> **What the task requires**: In how many lines of the listing does the word "Кузбассе" appear? Reply with the number only.

---------- Raw data

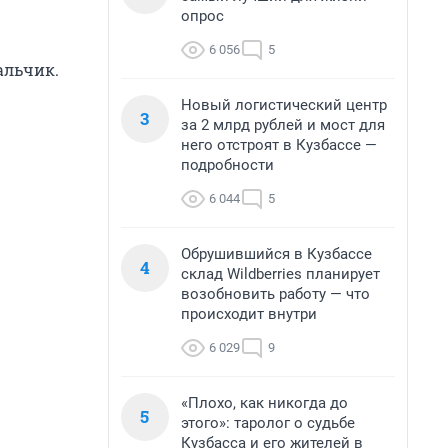
опрос
6 056
5
альчик.
Новый логистический центр
3
за 2 млрд рублей и мост для
него отстроят в Кузбассе —
подробности
6 044
5
Обрушившийся в Кузбассе
4
склад Wildberries планирует
возобновить работу — что
происходит внутри
6 029
9
«Плохо, как никогда до
5
этого»: таролог о судьбе
Кузбасса и его жителей в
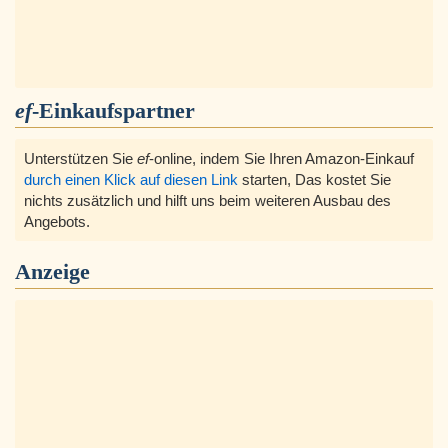
ef
-Einkaufspartner
Unterstützen Sie
ef
-online, indem Sie Ihren Amazon-Einkauf
durch einen Klick auf diesen Link
starten, Das kostet Sie
nichts zusätzlich und hilft uns beim weiteren Ausbau des
Angebots.
Anzeige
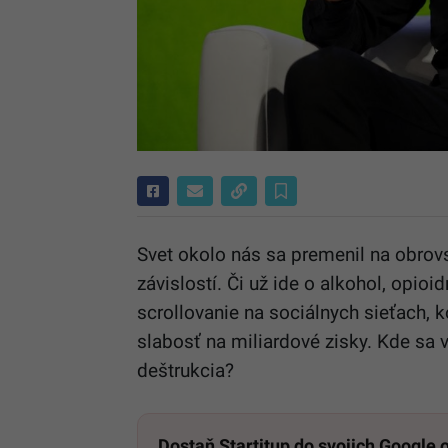
Svet okolo nás sa premenil na obro
závislostí. Či už ide o alkohol, opio
scrollovanie na sociálnych sieťach, 
slabosť na miliardové zisky. Kde sa 
deštrukcia?
Dostaň Startitup do svojich Google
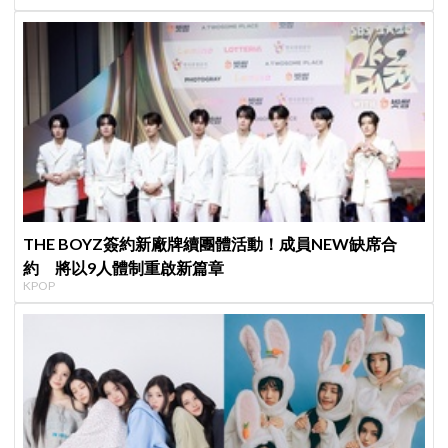
THE BOYZ簽約新廠牌續團體活動！成員NEW缺席合
約 將以9人體制重啟新篇章
KPOP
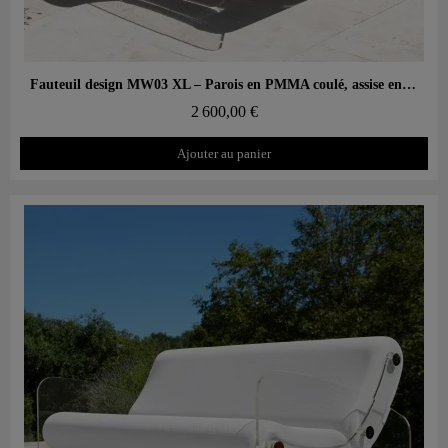
Aperçu rapide
Fauteuil design MW03 XL – Parois en PMMA coulé, assise en mousse
2 600,00 €
Ajouter au panier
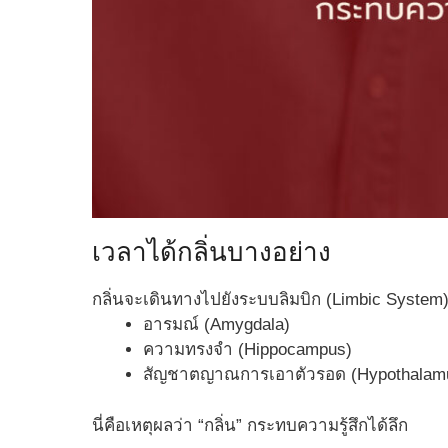
เวลาได้กลิ่นบางอย่าง
กลิ่นจะเดินทางไปยังระบบลิมบิก (Limbic System) ทัน
อารมณ์ (Amygdala)
ความทรงจำ (Hippocampus)
สัญชาตญาณการเอาตัวรอด (Hypothalam
นี่คือเหตุผลว่า “กลิ่น” กระทบความรู้สึกได้ลึก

--------------------

> **Response**: 2